- Directed by: Michael Curtiz
- Screenplay by: Jack Rose Melvill Shavelson James Edward Grant (revisions) (uncredited)
- Story by: Robert Hardy Andrews Douglas Morrow
- Produced by: Melville Shavelson
- Starring: John Wayne Donna Reed Charles Coburn Sherry Jackson
- Cinematography: Archie Stout
- Edited by: Owen Marks
- Music by: Max Steiner
- Distributed by: Warner Bros. Pictures
- Release date: April 4, 1953;
- Running time: 110 minutes
- Country: United States
- Language: English
- Box office: $2.45 million (US)

= Trouble Along the Way =

1953 film by Michael Curtiz

Trouble Along the Way is a 1953 American sports comedy film directed by Michael Curtiz and starring John Wayne and Donna Reed, with a supporting cast including Charles Coburn and Marie Windsor. The black-and-white film was released by Warner Bros. Pictures with an aspect ratio of 1.37:1.

==Plot==
Small, obscure St. Anthony's College, a Jesuit Catholic university, is in dire financial straits and about to be closed. To save it, and himself from forced retirement, elderly rector Father Burke hires a down-and-out former big-time football coach, Steve Williams, in hopes of building a lucrative sports program. First turning down the job, Williams later accepts it when he learns that his former wife, Anne, now remarried, complained to Social Services that he is an unfit father and plans to sue for custody of their 11-year-old daughter, Carole. Anne's actual aim is not to get Carole, in whom she has no interest, but rather to pressure Steve into having an affair with her.

Social Services worker Alice Singleton, coldly prejudiced against Steve because she suffered from a relationship with her father similar to that between Steve and Carole, is preparing a report in Anne's favor. Steve attempts to charm Alice and win her over. Desperate to have the football program pay off, Father Burke uses his clerical connections to schedule St. Anthony's against high-profile Catholic colleges — Villanova, Notre Dame, etc. — in the upcoming season. Faced with physically inadequate players, Steve uses chicanery to enroll beefy star athletes as freshmen and build a winning team. Father Burke learns of Steve's dishonest methods, reprimands him, and disbands the sports program, knowing this will cause St. Anthony's to close. Alice submits a report unfavorable to Steve, but she repudiates it in the court custody hearing after recognizing her bias and Anne's lack of honest affection for Carole. Under questioning Alice reveals she may be in love with Steve and testifies that he is not a properly responsible parent.
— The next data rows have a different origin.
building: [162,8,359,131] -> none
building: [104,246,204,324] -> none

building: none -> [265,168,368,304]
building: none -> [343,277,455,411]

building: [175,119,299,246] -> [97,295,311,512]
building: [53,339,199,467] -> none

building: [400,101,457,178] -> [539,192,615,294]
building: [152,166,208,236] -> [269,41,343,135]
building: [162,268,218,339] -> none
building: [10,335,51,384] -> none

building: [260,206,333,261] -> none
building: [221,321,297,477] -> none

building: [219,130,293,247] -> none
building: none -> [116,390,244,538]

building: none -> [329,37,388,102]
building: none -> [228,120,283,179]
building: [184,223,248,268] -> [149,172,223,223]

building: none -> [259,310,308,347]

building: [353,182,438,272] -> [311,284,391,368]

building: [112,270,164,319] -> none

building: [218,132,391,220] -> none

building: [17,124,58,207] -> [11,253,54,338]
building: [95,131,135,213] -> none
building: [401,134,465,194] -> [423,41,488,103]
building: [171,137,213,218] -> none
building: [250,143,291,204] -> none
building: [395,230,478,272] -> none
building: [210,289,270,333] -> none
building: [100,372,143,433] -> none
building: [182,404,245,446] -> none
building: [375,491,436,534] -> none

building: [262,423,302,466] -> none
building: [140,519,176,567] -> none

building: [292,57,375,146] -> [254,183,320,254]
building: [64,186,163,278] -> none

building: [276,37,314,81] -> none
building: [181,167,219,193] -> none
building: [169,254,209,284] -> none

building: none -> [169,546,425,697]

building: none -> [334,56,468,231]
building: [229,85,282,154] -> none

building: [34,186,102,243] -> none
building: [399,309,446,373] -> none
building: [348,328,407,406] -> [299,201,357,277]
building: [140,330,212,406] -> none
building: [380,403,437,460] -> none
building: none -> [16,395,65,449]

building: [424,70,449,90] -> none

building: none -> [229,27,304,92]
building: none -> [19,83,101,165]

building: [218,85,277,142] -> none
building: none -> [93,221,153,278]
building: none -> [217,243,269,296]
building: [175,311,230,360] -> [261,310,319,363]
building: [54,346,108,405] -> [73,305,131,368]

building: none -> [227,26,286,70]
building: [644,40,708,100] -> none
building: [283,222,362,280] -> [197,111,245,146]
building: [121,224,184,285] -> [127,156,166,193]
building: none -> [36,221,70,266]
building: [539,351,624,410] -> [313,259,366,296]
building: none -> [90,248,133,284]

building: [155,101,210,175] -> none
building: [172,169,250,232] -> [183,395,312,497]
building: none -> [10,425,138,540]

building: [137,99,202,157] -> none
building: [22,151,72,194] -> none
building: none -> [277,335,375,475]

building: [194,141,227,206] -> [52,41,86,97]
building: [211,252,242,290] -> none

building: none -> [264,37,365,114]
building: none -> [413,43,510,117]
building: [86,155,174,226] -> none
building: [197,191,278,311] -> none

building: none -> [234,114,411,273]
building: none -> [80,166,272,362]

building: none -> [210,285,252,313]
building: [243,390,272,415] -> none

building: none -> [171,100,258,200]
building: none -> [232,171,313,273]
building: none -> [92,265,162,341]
The judge halts proceedings and places Carole in custody of the State. He assigns her a new case worker until matters can be sorted out. In a surprise move, the Church agrees to continue funding St. Anthony's. Burke nevertheless resigns as rector, believing that he had been behaving selfishly to unnecessarily prolong his position. Before leaving, he reinstates Steve as coach and forgives him his unscrupulous behavior, as it was done out of love for his child. The film ends with Carole, accompanied by Alice, walking away from Steve, with the implication that Steve and Alice will wed and the three would be together as a family.

==Cast==
- John Wayne as Steve Aloysius Williams
- Donna Reed as Alice Singleton
- Charles Coburn as Father Burke
- Tom Tully as Father Malone
- Sherry Jackson as Carole Williams
- Marie Windsor as Anne McCormick
- Tom Helmore as Harold McCormick
- Dabbs Greer as Father Peterson
- Leif Erickson as Father Provincial
- Douglas Spencer as Procurator
- Lester Matthews as Cardinal O'Shea
- Chuck Connors as Stan Schwegler
- James Dean as Football Spectator

==Production==
Portions of the film were shot at Pomona College and Loyola Marymount University, and various Los Angeles high schools, including Loyola High. Max Steiner provided the music.

==Reception==
The New York Times gave it a favorable review, citing "spirited and contemporary" dialogue.

Saying that Wayne was "completely at home" in the role, Variety also found the lines "a principal factor" in carrying the film. Craig Butler found the film predictable yet heart warming.